Kortom, individuele verschillen in besluitvorming bestaan omdat ze de interactie van het individu met zijn of haar sociale, en daardoor sterk variabele omgeving reguleren.
Hoe; door de kwalitatieve en kwantitatieve verschillen in hun regulerende functies in de drie verschillende domeinen ontstaat een voor het betreffende individu kenmerkend en onderscheidend motivatieprofiel. Met dit profiel streeft het individu ernaar optimaal bij te dragen aan reproductief succes via twee aspecten van seksuele selectie die als het ware de twee kanten van dezelfde medaille vormen:
- Via selectie; het individu selecteert een optimale partner
- Via advertentie; het individu toont zich als optimale partner.
Om selecteren en adverteren gedragsmatig vorm te geven, maakt het individu gebruik van een relatief vaste sociale strategie om, via zijn of haar communicatie, het gedrag van anderen te beïnvloeden.
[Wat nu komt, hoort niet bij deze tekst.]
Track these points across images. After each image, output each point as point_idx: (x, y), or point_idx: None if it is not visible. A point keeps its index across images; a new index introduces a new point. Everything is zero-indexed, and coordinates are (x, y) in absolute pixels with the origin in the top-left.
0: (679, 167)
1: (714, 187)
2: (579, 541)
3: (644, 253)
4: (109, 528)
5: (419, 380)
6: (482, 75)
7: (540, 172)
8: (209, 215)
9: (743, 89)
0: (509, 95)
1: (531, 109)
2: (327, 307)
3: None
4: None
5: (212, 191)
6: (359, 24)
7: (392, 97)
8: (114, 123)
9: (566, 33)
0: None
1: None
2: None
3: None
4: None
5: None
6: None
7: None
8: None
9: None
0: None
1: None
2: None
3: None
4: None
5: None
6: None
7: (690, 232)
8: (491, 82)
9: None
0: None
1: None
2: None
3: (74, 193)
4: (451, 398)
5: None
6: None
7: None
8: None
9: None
Er is sprake van 'relatieve vastigheid' omdat deze strategie zowel:
- Flexibel dient te zijn om tegemoet te kunnen komen aan lokale en eigentijdse omgevingseisen en optimaal gebruik te maken van opgedane levenservaring;
- Rigide dient te zijn om de (sociale) wereld op een herkenbare voorspelbare manier te structureren en door anderen als een stabiele betrouwbare partner te worden ervaren.
Om aan beide voorwaarden te voldoen, genereert het individu toekomstverwachtingen die, in interactie met het motivatieprofiel en dus per sekse verschillend, leiden tot een risicozoekende of een risicomijdende strategie. Dit samenspel van factoren i.c. - sekse, risico, en drieledig motivatieprofiel - maakt een taxonomie van individuele verschillen in besluitvorming mogelijk, waarmee men keuzegedrag vergaand kan verklaren en zelfs voorspellen.
Wanneer ontstaan; verschillen in individuele besluitvorming zijn ontstaan op het moment dat er sprake was van een herkenbare differentiatie in zowel sekse als motivatieprofiel, waarbij het brein als onderscheidend orgaan functioneert.
Waar in de levensloop; het brein prioriteert uiterlijk rond het 4de levensjaar welke van de drie fundamentele motivaties het beste aansluit op de interactie tussen de genen en de sociale omgeving van het individu.
De centrale vraag in het mechanisme-perspectief is: welke psychologische mechanismen beinvloeden KK van de hedendaagse individuele mens? Eén van de meest onderscheidende eigenschappen van de mens is dat hij, veel meer nog dan andere soorten en sinds de cognitive niche, zijn omgeving en zichzelf wist aan te passen aan zijn eigen behoeften. Hierdoor was niet langer sprake van een blinde of doelloze ontwikkeling, maar kreeg gedrag een intentioneel karakter binnen een primair sociale context.
Centraal in dat intentionele gedrag staat het streven naar sociale meerwaarde als proximale 'representant' van het distale streven naar inclusive fitness. Dat impliceert dat KK weliswaar hier ons vertrekpunt vormt, maar zelf ten dienste staat van sociale meerwaarde, datgene wat een product of dienst de gebruiker biedt om succesvol te zijn of worden binnen zijn of haar sociale groep. Meer concreet gaat het hierbij om vragen als:
- Welke (proximale) doelen kent de hedendaagse Hss?
- Welke psychologische eigenschappen zijn direct betrokken bij KK?
- Hoe werken deze, hoe bepalen ze het uiteindelijke KK?
- Hoe zorgen ze voor het juiste resultaat in termen van reproductief succes?
Meerwaarde
- Het onderzoek toont aan dat individuele verschillen in besluitvorming niet alleen een logische bestaansgrond kennen, maar ook in hun werking volstrekt inzichtelijk en navolgbaar zijn, mits men uitgaat van seksuele selectie als richtinggevend fundament.
- Dit inzicht draagt bij aan een meer wetenschappelijk onderbouwde psychologie van individuele en collectieve besluitvorming en daarmee aan een meer 'redelijke' maatschappij.
- De daarbij gehanteerde ‘persoonlijkheidsprofielen’ komen vergaand overeen met de, op etymologische basis samengestelde, Big Five-classificatie. Er is sprake van crossvalidatie van het evolutiepsychologische perspectief en de Big Five wordt eindelijk van een wetenschappelijke rationale voorzien.